- [SUPPLIED TEXT]:
One of the functions of SnowflakeIO is writing to Snowflake tables. This transformation enables you to finish the Beam pipeline with an output operation that sends the user’s PCollection to your Snowflake database.

Batch write (from a bounded source)

The basic .write() operation usage is as follows:

data.apply(
   SnowflakeIO.<type>write()
       .withDataSourceConfiguration(dc)
       .to("MY_TABLE")
       .withStagingBucketName("BUCKET")
       .withStorageIntegrationName("STORAGE INTEGRATION NAME")
       .withUserDataMapper(mapper)
)

Replace type with the data type of the PCollection object to write; for example, SnowflakeIO.<String> for an input PCollection of Strings.

- [LISTED RECORDS]:

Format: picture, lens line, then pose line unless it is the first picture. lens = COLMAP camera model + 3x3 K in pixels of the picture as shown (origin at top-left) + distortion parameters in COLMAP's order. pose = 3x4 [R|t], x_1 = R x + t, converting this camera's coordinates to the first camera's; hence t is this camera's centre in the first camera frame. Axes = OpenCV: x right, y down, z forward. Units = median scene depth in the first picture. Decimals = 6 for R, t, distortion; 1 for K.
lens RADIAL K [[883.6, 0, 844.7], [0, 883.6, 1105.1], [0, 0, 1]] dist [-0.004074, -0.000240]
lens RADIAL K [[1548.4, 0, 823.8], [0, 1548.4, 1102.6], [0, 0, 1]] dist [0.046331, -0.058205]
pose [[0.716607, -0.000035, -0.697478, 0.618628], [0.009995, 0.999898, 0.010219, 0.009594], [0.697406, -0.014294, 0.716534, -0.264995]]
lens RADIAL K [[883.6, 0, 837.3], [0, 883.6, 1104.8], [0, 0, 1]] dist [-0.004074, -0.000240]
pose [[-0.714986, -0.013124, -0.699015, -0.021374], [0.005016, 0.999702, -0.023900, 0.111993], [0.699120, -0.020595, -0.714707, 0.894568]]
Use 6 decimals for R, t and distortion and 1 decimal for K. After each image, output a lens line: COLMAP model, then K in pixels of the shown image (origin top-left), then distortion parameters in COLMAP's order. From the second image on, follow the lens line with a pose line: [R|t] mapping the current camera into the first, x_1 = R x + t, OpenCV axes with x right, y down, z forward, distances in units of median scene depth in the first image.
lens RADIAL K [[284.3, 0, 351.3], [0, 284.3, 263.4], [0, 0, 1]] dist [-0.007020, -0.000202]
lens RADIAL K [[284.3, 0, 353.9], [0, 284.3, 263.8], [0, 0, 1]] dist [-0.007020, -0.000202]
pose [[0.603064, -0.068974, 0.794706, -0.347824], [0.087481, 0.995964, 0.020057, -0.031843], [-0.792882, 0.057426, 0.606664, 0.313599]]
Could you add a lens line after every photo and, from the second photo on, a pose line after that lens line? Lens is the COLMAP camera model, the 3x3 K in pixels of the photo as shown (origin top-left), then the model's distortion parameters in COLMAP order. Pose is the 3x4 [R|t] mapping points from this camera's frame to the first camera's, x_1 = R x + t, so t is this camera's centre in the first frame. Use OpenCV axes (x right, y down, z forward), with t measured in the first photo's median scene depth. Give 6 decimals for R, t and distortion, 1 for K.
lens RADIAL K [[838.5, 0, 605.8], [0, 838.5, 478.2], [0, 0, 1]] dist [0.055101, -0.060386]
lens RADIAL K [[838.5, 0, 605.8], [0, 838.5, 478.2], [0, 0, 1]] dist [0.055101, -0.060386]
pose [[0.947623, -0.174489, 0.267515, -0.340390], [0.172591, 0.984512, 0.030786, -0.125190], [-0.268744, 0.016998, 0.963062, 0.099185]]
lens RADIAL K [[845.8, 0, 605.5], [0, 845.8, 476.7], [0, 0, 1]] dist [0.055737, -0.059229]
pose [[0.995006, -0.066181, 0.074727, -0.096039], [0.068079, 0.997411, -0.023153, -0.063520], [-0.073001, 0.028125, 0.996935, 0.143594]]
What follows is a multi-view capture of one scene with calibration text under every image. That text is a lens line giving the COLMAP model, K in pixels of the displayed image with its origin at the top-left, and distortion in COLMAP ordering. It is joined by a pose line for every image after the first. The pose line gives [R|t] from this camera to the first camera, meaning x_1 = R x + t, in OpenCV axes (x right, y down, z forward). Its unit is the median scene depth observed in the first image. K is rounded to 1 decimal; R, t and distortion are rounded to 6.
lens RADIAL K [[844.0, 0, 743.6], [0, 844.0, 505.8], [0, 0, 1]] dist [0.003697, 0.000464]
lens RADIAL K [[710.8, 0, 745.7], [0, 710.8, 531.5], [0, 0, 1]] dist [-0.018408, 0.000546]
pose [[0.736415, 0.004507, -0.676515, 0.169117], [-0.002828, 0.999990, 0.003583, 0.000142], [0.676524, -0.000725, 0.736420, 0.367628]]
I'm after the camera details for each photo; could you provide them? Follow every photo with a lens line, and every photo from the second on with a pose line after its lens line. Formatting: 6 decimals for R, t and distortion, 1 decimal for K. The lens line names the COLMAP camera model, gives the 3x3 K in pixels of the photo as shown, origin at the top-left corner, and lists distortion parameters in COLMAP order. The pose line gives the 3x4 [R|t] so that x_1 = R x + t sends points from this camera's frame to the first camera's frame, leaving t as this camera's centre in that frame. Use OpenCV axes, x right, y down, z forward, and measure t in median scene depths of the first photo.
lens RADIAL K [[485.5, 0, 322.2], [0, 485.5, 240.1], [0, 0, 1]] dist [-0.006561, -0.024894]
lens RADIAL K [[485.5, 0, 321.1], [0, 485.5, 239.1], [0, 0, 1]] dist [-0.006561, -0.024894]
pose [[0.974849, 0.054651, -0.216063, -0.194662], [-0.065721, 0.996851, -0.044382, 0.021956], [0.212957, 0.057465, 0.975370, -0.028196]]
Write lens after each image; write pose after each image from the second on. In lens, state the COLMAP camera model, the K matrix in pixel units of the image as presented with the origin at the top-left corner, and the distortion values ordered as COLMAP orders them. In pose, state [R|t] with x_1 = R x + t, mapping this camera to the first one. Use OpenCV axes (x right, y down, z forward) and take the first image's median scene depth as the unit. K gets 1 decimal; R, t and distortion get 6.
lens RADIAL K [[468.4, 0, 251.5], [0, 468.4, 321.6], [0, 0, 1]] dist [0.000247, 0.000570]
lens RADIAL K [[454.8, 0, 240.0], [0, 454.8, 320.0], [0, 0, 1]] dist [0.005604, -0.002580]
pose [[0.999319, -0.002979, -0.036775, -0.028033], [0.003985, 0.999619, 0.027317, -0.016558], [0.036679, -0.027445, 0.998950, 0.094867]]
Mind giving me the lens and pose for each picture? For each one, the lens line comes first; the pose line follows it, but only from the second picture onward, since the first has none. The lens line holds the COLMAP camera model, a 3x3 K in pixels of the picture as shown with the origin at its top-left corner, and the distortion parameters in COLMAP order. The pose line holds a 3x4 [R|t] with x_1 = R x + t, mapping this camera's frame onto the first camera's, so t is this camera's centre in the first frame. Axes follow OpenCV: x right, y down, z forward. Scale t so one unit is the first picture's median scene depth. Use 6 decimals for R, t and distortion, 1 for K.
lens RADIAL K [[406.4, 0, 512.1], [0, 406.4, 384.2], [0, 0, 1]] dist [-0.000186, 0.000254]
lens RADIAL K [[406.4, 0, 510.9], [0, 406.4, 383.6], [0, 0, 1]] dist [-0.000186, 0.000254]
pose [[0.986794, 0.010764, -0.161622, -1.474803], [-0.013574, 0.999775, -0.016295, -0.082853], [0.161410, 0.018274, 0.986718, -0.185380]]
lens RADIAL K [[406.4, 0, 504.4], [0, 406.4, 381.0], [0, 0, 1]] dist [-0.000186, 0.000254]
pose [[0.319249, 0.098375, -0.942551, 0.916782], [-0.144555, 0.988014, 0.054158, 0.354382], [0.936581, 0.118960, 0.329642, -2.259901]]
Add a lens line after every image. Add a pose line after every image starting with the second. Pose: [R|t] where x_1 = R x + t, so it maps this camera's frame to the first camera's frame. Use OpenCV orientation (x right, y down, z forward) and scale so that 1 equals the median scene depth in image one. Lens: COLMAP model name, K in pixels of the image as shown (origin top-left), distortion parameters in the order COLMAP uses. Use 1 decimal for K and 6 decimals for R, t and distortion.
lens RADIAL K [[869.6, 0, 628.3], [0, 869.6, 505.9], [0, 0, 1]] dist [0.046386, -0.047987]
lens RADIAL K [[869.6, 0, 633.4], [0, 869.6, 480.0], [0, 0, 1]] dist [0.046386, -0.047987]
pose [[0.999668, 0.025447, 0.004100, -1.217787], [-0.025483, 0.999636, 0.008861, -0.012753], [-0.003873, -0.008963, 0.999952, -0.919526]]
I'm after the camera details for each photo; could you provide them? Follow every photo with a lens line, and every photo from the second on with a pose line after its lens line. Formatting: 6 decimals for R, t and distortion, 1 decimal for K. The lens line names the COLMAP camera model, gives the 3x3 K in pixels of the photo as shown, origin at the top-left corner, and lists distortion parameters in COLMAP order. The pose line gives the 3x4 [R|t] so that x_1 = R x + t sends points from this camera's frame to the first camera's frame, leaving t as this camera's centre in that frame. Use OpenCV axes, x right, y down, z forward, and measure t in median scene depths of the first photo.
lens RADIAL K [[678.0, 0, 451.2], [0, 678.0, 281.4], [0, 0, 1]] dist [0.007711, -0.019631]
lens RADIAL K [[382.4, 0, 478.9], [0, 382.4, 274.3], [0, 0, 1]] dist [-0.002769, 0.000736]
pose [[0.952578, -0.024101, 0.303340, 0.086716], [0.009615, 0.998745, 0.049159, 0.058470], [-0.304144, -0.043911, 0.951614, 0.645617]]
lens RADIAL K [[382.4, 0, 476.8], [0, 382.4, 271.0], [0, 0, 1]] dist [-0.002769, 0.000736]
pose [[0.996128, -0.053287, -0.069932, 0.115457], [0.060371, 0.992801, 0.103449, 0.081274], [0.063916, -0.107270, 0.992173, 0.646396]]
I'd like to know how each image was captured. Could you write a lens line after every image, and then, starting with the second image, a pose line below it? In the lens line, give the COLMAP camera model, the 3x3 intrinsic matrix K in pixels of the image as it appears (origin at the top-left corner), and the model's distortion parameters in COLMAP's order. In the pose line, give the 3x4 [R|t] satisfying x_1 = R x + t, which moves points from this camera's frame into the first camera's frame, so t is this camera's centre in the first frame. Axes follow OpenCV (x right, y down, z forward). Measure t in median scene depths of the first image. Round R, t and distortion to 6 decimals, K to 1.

- [REQUIRED TASKS]:
(a) In the SnowflakeIO excerpt above, list every method chained after SnowflakeIO.<type>write() in the basic .write() example.
(b) Collect every line of the rows above that contains the string "output", treating uppercase and lowercase as different.

- [LIST OF SOLUTIONS]:
(a)
.withDataSourceConfiguration(dc)
.to("MY_TABLE")
.withStagingBucketName("BUCKET")
.withStorageIntegrationName("STORAGE INTEGRATION NAME")
.withUserDataMapper(mapper)

(b)
Use 6 decimals for R, t and distortion and 1 decimal for K. After each image, output a lens line: COLMAP model, then K in pixels of the shown image (origin top-left), then distortion parameters in COLMAP's order. From the second image on, follow the lens line with a pose line: [R|t] mapping the current camera into the first, x_1 = R x + t, OpenCV axes with x right, y down, z forward, distances in units of median scene depth in the first image.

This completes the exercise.